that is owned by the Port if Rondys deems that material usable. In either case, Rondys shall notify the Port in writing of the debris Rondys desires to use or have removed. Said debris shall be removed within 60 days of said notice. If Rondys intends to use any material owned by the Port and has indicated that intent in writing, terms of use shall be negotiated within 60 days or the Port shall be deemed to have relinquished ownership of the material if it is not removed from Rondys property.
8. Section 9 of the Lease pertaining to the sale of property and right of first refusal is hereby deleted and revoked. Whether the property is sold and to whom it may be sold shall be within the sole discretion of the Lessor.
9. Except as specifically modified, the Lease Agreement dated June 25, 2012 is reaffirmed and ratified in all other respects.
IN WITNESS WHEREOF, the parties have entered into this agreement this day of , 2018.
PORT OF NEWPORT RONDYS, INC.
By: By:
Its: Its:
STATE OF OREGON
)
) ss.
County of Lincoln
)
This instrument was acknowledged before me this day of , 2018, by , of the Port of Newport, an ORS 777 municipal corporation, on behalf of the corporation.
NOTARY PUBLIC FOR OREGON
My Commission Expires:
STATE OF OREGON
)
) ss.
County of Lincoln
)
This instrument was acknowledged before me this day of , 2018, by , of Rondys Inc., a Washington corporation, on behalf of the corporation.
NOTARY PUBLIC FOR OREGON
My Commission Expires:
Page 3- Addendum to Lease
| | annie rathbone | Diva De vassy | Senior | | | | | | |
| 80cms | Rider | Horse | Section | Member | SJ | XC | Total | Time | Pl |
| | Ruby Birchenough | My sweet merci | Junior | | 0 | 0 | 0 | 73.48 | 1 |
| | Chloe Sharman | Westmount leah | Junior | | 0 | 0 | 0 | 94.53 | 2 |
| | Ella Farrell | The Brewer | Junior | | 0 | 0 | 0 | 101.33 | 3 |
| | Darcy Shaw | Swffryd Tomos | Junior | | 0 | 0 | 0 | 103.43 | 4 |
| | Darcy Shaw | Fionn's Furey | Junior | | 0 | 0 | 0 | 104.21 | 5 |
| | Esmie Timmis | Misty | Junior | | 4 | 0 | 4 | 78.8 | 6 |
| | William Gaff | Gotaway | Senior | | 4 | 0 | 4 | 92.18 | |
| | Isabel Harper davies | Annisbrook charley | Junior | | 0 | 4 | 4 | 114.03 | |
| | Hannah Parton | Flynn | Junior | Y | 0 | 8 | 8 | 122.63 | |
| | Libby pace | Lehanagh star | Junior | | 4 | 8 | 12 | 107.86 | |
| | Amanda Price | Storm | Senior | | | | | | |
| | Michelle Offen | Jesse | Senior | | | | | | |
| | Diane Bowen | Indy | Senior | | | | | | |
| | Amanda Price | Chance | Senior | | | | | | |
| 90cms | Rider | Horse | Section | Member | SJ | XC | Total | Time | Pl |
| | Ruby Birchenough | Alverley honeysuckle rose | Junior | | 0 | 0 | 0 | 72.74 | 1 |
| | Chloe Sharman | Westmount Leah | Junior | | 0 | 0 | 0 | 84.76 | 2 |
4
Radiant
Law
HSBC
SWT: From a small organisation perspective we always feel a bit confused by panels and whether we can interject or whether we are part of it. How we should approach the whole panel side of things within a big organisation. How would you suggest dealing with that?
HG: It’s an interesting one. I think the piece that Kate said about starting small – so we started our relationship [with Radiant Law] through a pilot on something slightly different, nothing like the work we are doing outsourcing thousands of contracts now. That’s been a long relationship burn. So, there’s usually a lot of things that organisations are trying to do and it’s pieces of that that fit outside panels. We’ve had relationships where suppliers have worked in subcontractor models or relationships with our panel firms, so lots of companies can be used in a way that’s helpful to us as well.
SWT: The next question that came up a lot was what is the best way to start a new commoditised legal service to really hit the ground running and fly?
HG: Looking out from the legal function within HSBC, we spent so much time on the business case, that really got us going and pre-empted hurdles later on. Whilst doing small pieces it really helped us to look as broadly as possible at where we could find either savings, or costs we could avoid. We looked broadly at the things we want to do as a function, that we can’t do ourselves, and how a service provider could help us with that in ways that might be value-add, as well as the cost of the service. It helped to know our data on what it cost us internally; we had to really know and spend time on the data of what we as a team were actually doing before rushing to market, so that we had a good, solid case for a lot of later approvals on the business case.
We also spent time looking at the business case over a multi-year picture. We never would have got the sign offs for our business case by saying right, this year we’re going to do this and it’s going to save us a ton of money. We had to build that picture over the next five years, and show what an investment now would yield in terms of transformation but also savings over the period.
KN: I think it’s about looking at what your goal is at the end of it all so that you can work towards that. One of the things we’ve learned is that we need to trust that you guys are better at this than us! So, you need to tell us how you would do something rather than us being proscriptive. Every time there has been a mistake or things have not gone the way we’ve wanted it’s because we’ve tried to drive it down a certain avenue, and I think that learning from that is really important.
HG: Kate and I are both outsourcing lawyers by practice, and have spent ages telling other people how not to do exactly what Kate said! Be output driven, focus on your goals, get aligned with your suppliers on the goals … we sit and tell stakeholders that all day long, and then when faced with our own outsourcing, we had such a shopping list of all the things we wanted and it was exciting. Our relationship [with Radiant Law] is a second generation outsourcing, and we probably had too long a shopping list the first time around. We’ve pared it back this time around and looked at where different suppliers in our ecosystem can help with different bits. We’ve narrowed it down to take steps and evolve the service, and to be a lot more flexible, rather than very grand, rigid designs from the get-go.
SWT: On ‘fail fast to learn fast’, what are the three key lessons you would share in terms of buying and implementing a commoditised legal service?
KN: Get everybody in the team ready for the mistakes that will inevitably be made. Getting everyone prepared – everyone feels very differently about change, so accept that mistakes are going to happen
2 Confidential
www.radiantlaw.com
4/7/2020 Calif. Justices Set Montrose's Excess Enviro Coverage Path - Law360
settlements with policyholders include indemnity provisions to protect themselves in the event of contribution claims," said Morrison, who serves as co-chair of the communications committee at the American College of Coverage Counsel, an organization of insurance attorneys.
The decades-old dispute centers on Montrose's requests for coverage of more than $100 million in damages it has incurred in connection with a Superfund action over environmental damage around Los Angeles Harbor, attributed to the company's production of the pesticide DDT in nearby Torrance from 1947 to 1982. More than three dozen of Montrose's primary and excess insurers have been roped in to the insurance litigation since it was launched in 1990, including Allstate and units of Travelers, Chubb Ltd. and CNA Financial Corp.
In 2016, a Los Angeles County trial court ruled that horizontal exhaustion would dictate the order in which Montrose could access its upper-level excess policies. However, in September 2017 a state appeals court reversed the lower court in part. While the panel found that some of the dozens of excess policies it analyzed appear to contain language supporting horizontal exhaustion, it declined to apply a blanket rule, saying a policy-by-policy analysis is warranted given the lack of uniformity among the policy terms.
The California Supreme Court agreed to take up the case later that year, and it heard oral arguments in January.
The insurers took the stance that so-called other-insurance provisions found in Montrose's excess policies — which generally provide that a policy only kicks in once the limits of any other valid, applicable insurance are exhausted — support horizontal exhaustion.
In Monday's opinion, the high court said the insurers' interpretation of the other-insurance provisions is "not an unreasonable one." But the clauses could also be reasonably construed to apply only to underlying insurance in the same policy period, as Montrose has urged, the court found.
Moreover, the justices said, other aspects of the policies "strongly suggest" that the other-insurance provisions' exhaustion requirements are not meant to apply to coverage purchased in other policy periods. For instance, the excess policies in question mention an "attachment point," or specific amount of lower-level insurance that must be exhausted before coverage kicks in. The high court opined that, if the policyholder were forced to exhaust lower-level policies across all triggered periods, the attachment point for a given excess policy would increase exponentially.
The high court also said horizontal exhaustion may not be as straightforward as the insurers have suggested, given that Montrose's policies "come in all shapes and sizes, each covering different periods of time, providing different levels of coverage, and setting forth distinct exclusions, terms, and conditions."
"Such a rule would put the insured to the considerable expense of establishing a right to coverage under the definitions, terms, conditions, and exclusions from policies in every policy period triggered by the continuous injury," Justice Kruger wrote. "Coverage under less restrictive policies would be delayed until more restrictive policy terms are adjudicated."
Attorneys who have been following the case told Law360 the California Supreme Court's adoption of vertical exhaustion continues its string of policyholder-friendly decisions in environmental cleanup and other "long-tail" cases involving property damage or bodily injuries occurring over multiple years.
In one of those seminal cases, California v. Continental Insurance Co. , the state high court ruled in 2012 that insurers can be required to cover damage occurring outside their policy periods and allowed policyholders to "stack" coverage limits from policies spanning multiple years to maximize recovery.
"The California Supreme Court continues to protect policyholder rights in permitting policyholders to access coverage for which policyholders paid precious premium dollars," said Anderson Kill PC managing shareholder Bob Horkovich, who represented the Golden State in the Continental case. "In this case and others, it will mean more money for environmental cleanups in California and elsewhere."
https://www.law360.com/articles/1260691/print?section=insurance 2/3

★ ★ ★ ★ ★ ★ ★

:: WORK ITEM ::
In the listing above, locate each line with "policyholders" and copy it.

:: WRITTEN REPLY ::
settlements with policyholders include indemnity provisions to protect themselves in the event of contribution claims," said Morrison, who serves as co-chair of the communications committee at the American College of Coverage Counsel, an organization of insurance attorneys.
In one of those seminal cases, California v. Continental Insurance Co. , the state high court ruled in 2012 that insurers can be required to cover damage occurring outside their policy periods and allowed policyholders to "stack" coverage limits from policies spanning multiple years to maximize recovery.
"The California Supreme Court continues to protect policyholder rights in permitting policyholders to access coverage for which policyholders paid precious premium dollars," said Anderson Kill PC managing shareholder Bob Horkovich, who represented the Golden State in the Continental case. "In this case and others, it will mean more money for environmental cleanups in California and elsewhere."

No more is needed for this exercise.